100% agree with all of the above.
I worked for a major aerospace systems company and had a company Master Card (and used it plenty).
McMaster-Carr would not give me a discrete customer number because my shipping street address was the same as the company's.
No discrete customer number meant they couldn't identify my specific spending so they would not send ME a catalog. McMaster told me "We just sent a half a pallet of catalogs there within the last month". None of those catalogs got to my desk in an engineering department. I bet very few got to buyers in procurement. I also bet that most of them went into a dumpster (or maybe sold on eBay). It was extremely frustrating.

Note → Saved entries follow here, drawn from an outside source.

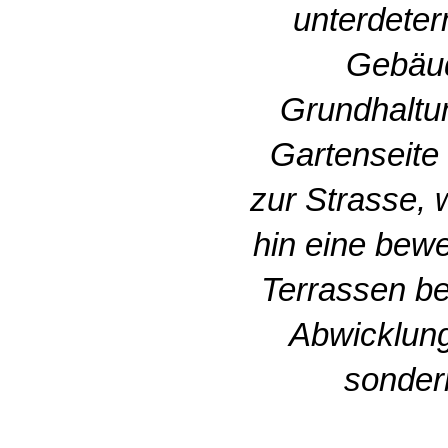
unterdeter
Gebäud
Grundhaltun
Gartenseite 
zur Strasse, 
hin eine bewe
Terrassen be
Abwicklung
sonder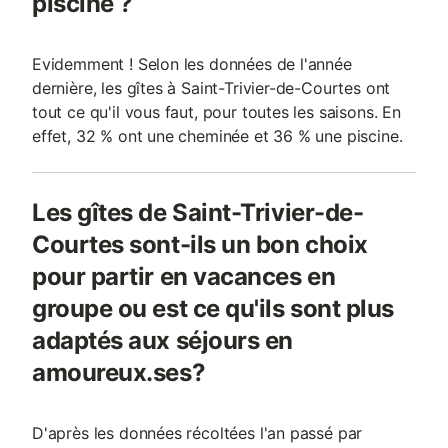
piscine ?
Evidemment ! Selon les données de l'année
dernière, les gîtes à Saint-Trivier-de-Courtes ont
tout ce qu'il vous faut, pour toutes les saisons. En
effet, 32 % ont une cheminée et 36 % une piscine.
Les gîtes de Saint-Trivier-de-
Courtes sont-ils un bon choix
pour partir en vacances en
groupe ou est ce qu'ils sont plus
adaptés aux séjours en
amoureux.ses?
D'après les données récoltées l'an passé par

On a lighter note, for some time in the '90s, McMaster ran a forum on their site. People would ask questions and the community would reply, but more importantly, a McMaster person would reply with a suggestion that Part Number 9XXXXAXXX would solve the problem. There was a sub-forum where the catalog was the main subject, IIRC. Anyway, I read replies there for hours and laughed, ROTF. It was the funniest few hours in my life. It was liberating to read that so many others were equivalently frustrated by the McMaster catalog distribution policies. The expressions of the frustration covered the spectrum from calm, specific, rational to ranting rage and questioning peoples characters.
I don't know when the forum evaporated, but it did.
AFAIK, McMaster does everything else in a world class manor. The catalog distribution . . . not so much. Their policy seems, to me, to based on a doctrine developed in the 19th century. It's incredible to me that they won't even sell the catalog.